Description
Golden raisins, aromatic spices, couscous, and asparagus cooked with beef are all blanketed together in a tender roasted pepper – pure culinary delight. Serve immediately; a nice dill yogurt sauce would go very well with this
Ingredients
Scale
- 1 1/4 lbs of ground beef, at room temperature (organic 85%lean 15% fat is what I used)
- 1 egg
- 1/2 vidalia onion, grated or minced
- 4 cloves garlic, minced
- 2 tbs sesame seeds
- 1 tsp each: ground cumin, coriander, ginger, salt
- 1/2 tsp each: ground cinnamon, turmeric
- 1 cup low-sodium beef broth
- 1 cup of plain couscous (I used NearEast brand)
- 1 cup of white wine
- 8 small or 4 medium-size tomatoes, roughly chopped
- 5 stalks of asparagus, trimmed* and chopped into bite-size pieces
- 1/3 cup of golden raisins
- 10 medium-size bell peppers, assorted colors, halved, pith + seeds removed
- extra-virgin olive oil
Instructions
- In a large bowl, mix together beef, egg + spices.

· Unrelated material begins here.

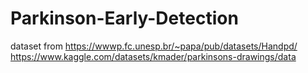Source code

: # Parkinson-Early-Detection

dataset from
  https://wwwp.fc.unesp.br/~papa/pub/datasets/Handpd/
  https://www.kaggle.com/datasets/kmader/parkinsons-drawings/data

- Start off by cooking onions with 1 tbs olive oil in a very large, deep skillet. Turn the oven onto 400 degrees. Once the onions are soft and golden, add garlic and sesame seeds. Toast for 2 minutes.
- Add beef and turn the heat up to a medium high. Let the beef cook until it is no longer pink, breaking up into chunks constantly.
- Add tomatoes and let them soften for 5 minutes. Then add couscous, wine, beef broth and cover the pan. Lower the heat to a medium low and cook until the couscous has absorbed most of the liquid. If it is too wet after about 8 minutes, add 2 more tbs of couscous (but it should not be).
- Finally, add raisins and asparagus and mix everything. Taste to make sure there is enough salt.
- Brush 1 or 2 baking dishes with olive oil. Stuff peppers with meat filling and bake {covered} for 45 minutes. Finish by baking {uncovered} for 15 more minutes.